Should it rain, IndyCar officials will make every reasonable attempt to run the Indy 500 on time,. The Indianapolis Motor Speedway also recently used a new sealant on the track surface which makes it quicker to dry the racing surface.

During the previous 102 runnings of the Indy 500, there have been 12 impacted by rain: three complete postponements; two partial postponements and seven shortened races.

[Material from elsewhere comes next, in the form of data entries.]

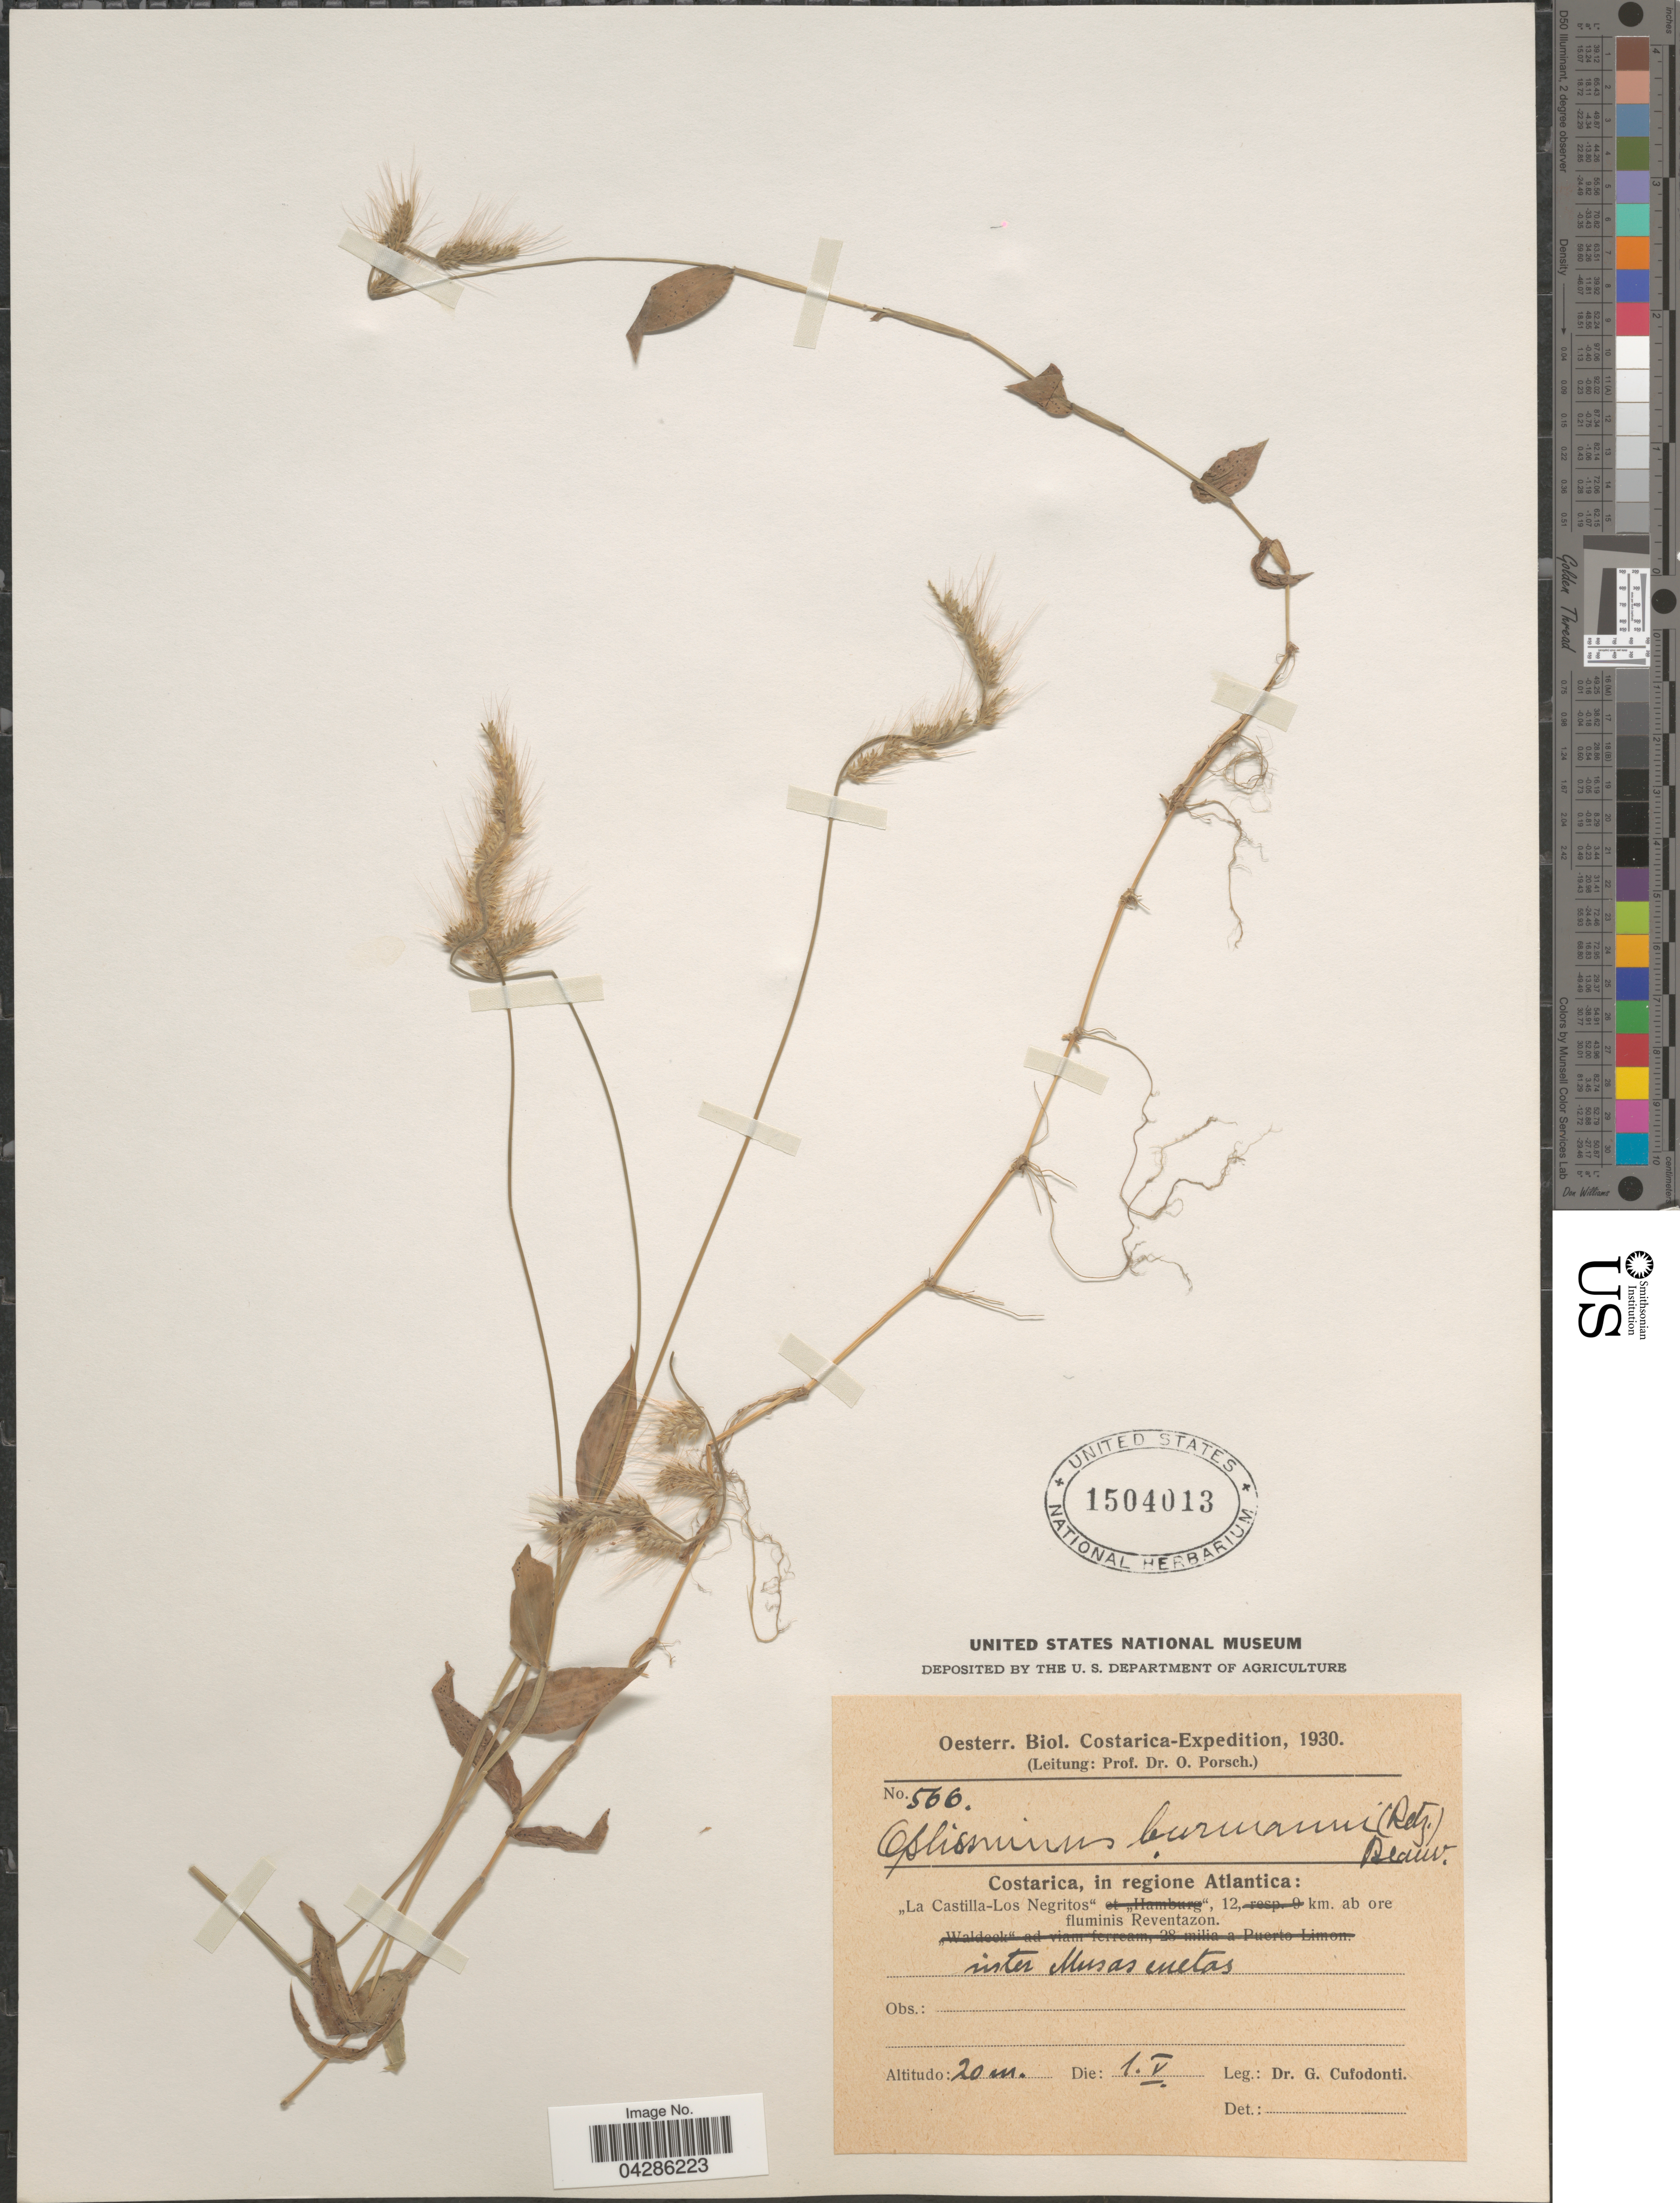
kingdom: Plantae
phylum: Tracheophyta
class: Liliopsida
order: Poales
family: Poaceae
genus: Oplismenus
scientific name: Oplismenus burmannii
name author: (Retz.) P. Beauv.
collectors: G. Cufodonti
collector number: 566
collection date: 1930-05-01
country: Costa Rica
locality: Inter Musas metas, "La Castilla-Los Negritos," 12 km. ab ore fluminis Reventazon, Oesterr. Biol. Costarica-Expedition.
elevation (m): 20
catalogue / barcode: US 1504013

So what happens if it does rain? Some options:

Rain-shortened race

The Indy 500 could turn into the Indy 255. If more than 255 miles (102 laps) are completed in Sunday’s race, the race can be deemed official. If the race is called, driver’s finishing positions are based on their position in the race at the time of the caution flag for rain.

The Indy 500 has been shortened by rain only seven times, most recently in 2007. The race was stopped nearly three hours because of rain on Lap 113 and was declared officially over with Dario Franchitti in the lead when rain again hit at the 415-mile mark.

Partial postponement

If fewer than 102 laps are completed Sunday, the race will resume on the next dry day. With most Americans on holiday Monday because of Memorial Day, a partial postponement still might allow for a healthy audience at the track and watching on NBC.

The race has been partially postponed only twice in the 102 previous runnings, in 1967 and 1973.

Complete postponement

Fans shouldn’t worry too much about a complete postponement of the race, as it has only happened three times, most recently in 1997. If rain completely postpones the Indy 500, the race will be rescheduled for the next day with the start time dependent on the forecast.

The 1997 race ran 15 laps on Monday before rain again postponed the remainder of the race until Tuesday. The 1915 and ’86 runnings were postponed until the following Saturday.